I had my dimensions in mind and was “on the look-out” for a couple of weeks for any cheap canvases or old frames or anything that would work. I try to have projects in mind, remember? I spotted this thing at Goodwill.
I love scripture, and I especially love to sing for joy, but this isn’t exactly my style. It didn’t hurt me one bit to cover up those pretty birds and flowers. In fact, I didn’t just cover them. See that flower showing through into my New York sky? Look really hard! (I’m telling you, not fancy quality. Frat-boy quality. Thin!) A couple of coats of primer and it was all gone.
I couldn’t find anything big enough for the Radio City Music Hall poster, so I just built a frame. I used 1×2 for the frame (scrap left over from a classroom project we are currently working on), and a piece of quarter inch wall board left over from a white board project at our last house. I was kinda “saving it” for use in the pantry, but it got pretty scratched in the move, so it was relegated to the scrap pile.
Just wrap your cheap ol’, thin, not made-in-USA, ships-from-way-far-away-for two-cents frat-boy poster around your canvas/wood/piece of drywall/shoebox lid/whatever you find lying around and staple it. Much like wrapping a present. Or upholstering a chair cushion.
Once they were all ready to hang, I measured the wall space I wanted to fill and then marked that on the floor using measuring tapes. I moved them around a few times until I found an arrangement I liked; this is always a very difficult process for me. I’m OCD about symmetry, so having varying sizes throws me into a tailspin.

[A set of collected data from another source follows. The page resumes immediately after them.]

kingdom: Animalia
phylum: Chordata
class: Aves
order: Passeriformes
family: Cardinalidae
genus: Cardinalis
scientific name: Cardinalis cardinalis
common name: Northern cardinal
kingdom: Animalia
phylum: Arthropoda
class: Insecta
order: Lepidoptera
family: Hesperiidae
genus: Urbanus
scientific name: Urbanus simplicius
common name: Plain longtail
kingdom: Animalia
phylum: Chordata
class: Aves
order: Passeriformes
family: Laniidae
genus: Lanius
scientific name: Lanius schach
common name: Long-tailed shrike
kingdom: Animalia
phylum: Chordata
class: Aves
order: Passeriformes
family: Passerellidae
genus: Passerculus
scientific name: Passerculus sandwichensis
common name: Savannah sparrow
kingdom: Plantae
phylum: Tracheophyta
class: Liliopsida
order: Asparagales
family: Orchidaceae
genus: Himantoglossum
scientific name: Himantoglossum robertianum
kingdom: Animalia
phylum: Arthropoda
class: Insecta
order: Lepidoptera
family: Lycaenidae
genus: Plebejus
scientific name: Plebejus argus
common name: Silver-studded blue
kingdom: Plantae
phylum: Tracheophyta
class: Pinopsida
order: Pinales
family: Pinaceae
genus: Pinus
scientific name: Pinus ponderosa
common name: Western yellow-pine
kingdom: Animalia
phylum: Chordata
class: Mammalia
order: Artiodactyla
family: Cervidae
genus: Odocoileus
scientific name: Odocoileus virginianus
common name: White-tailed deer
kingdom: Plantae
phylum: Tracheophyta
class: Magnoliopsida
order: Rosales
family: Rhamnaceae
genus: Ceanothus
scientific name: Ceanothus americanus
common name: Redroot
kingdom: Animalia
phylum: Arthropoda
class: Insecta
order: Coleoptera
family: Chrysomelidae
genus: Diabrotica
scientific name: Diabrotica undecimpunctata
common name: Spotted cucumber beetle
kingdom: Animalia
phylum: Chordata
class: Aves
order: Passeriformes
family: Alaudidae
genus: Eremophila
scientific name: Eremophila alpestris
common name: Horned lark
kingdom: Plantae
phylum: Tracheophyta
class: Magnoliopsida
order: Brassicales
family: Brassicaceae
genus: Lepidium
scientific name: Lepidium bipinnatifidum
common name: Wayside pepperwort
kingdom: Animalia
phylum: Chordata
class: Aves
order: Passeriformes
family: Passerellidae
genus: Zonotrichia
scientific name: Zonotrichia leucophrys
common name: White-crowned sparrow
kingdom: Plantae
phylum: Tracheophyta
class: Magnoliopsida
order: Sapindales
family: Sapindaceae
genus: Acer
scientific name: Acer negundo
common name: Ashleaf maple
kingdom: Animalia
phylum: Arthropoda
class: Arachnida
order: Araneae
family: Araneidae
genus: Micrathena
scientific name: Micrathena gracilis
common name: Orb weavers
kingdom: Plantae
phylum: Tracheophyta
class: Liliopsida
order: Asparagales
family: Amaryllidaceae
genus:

The next part is crucial. Measure, measure, measure! Measure carefully and take into consideration the spacing you want between each piece. If you also factor in where on the “art” the hanger sits (mine were all different) and allow for that before you hammer, then you won’t end up with swiss cheese walls. Be patient. This is tedious.
Don’t forget to make sure that everything is level as you go along. It is really great to round up an extra pair of hands for this part. Holding a level, a tape measure, a pencil, a hammer, a nail, and maybe a camera is kinda hard by yourself.
*The posters I purchased from All Posters were much thicker and of great quality! I highly recommend them. I also recommend purchasing cheap stuff on ebay. Both are great, but they are not equal!